Staff at her association, which keeps evacuees threatened with eviction, are nonetheless optimistic about the future, with a younger, diverse and more female crowd getting involved, she added.

Awards in London, England.Dan Kitwood / Getty Images

Ania Klimowicz is at the forefront of this demographic shift.

It was a victim of the chronic shortage of affordable housing in Britain. It took the 36-year-old time to scrape together enough money to buy a home with her husband. But without talking a garden, she set aside her dreams of a garden – until she got a lot in 2018 near her home in south-east London.

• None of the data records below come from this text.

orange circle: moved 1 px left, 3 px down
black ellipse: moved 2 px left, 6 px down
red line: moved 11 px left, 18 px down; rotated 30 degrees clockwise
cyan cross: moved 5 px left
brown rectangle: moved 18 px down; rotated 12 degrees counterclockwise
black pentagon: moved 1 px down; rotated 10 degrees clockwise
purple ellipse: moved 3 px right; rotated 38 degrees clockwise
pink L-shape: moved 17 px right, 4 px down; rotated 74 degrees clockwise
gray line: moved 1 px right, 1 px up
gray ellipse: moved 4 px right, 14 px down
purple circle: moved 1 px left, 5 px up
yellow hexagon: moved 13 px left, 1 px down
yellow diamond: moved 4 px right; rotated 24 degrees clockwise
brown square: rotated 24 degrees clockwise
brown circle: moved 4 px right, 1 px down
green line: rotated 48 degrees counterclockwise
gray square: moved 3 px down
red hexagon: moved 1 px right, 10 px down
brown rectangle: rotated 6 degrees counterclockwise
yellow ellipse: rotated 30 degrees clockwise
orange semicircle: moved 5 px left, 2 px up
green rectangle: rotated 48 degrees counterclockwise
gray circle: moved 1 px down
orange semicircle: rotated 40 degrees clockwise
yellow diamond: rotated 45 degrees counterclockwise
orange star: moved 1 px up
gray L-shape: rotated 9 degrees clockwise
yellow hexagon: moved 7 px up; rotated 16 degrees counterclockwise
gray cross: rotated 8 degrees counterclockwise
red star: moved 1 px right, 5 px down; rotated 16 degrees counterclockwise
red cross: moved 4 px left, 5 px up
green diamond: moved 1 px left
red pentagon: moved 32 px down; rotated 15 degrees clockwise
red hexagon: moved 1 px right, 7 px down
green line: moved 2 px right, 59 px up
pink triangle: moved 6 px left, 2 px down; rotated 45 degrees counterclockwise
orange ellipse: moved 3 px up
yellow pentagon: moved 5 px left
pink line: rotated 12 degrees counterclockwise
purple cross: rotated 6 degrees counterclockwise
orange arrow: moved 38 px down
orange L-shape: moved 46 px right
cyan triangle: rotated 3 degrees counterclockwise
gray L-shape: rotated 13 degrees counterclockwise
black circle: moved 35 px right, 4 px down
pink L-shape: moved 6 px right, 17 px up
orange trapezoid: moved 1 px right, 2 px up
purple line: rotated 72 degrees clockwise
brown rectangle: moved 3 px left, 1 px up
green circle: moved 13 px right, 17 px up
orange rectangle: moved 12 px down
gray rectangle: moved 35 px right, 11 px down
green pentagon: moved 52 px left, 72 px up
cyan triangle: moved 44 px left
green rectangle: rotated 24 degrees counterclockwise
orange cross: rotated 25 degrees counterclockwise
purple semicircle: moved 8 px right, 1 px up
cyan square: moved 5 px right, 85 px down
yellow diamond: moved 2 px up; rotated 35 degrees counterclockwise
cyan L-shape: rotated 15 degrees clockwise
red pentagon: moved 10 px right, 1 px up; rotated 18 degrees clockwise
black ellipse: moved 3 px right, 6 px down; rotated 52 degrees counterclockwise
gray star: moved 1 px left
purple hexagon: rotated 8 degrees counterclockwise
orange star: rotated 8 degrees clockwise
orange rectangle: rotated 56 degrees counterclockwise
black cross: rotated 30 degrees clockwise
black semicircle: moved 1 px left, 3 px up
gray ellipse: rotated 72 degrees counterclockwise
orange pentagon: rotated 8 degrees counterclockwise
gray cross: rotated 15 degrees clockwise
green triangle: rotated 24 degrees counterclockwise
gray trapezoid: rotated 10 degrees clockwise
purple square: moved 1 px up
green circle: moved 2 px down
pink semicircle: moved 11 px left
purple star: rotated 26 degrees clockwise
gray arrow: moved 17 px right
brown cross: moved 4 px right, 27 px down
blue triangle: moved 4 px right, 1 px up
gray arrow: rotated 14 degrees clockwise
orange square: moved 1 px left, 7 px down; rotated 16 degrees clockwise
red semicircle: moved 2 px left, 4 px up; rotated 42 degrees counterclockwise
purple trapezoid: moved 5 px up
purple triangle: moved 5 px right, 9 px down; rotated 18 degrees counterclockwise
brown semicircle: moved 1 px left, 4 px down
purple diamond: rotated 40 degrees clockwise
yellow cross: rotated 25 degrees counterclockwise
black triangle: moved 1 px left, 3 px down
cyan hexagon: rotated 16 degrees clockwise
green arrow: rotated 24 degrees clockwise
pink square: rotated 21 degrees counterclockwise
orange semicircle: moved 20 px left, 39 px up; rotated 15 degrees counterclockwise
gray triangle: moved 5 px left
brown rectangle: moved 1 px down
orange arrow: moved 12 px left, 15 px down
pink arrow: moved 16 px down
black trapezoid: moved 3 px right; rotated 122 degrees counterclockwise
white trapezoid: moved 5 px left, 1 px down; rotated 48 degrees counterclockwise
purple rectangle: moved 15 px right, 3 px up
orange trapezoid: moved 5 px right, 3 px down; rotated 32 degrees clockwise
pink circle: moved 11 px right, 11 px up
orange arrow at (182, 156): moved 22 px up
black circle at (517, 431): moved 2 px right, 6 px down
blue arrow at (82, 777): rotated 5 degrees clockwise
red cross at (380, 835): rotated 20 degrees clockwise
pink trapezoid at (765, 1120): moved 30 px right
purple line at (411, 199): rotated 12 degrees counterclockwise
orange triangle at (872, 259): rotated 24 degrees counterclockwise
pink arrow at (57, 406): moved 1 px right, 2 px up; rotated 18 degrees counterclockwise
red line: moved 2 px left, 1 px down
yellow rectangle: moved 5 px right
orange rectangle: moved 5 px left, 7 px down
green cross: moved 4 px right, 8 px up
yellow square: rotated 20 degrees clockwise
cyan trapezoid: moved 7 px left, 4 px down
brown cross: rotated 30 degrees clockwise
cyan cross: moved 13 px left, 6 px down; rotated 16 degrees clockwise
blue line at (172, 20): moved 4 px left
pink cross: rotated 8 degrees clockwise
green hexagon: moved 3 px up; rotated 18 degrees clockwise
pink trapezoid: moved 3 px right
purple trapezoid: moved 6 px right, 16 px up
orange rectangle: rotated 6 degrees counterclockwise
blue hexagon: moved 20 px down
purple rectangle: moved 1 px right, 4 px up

‘Although I do grow and crop rotation, and all that stuff, we keep a little lawn and I have a picnic bench and a barbecue. “When we invite people over, we tend to invite them to the award rather than to the house,” she said.

Like Peck, it is for Klimowicz the escape from urban life, work stress and during the pandemic the seclusion of closure that she appreciates most about her award.

“As soon as I walk in, I take a deep breath, and it really feels like I’m leaving the city,” she said.